Sample Data
data =data.frame(id=c(1,1,1,2,2,2,3,3,3,4,4,4),
score=c(5,7,6,9,8,4,NA,11,3,7,NA,10))
So in this example if id has any scores equal to 7 than I want to remove those ids to get a new data frame such as:
data2 =data.frame(id=c(2,2,2,3,3,3),
score=c(9,8,4,NA,11,3))
I tried data[data$score != 7,] but this only works for a row and not the group.
Use subset keeping any group for which !any(x == 7, na.rm = TRUE) is TRUE. This one-liner uses only base R.

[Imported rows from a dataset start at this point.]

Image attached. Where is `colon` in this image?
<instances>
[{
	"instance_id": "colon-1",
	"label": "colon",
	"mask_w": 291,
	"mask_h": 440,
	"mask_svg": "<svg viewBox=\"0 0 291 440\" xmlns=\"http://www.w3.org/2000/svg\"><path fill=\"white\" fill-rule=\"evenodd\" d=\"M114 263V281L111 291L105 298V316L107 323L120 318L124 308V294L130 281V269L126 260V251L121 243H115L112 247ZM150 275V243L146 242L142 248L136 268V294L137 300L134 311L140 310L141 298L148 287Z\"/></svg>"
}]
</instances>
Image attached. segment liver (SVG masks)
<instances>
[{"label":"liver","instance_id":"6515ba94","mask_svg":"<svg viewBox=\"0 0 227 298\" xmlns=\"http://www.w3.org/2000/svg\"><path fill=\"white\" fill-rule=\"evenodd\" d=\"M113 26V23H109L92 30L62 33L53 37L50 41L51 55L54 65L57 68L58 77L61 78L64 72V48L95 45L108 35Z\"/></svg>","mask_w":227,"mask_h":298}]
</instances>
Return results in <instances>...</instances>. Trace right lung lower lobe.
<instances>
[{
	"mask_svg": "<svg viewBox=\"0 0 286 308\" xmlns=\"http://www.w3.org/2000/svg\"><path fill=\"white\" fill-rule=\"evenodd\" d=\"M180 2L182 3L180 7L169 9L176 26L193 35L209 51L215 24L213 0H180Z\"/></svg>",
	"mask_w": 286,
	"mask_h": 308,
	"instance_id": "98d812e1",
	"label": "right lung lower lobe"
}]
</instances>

subset(data, !ave(score, id, FUN = function(x) any(x == 7, na.rm = TRUE)))
giving:
id score
4 2 9
5 2 8
6 2 4
7 3 NA
8 3 11
9 3 3
If you would like a solution that doesn't require any packages, you could try:
data[!(data$id %in% data$id[data$score == 7]) , ]
id score
4 2 9
5 2 8
6 2 4
7 3 NA
8 3 11
9 3 3
To explain a bit, the data$id[data$score == 7] bit finds the id when the score is 7. We then use %in% to find a logical vector when the id in our original data frame is one of those things with data$id %in% data$id[data$score == 7]. And then we surround that with ! to remove those ids.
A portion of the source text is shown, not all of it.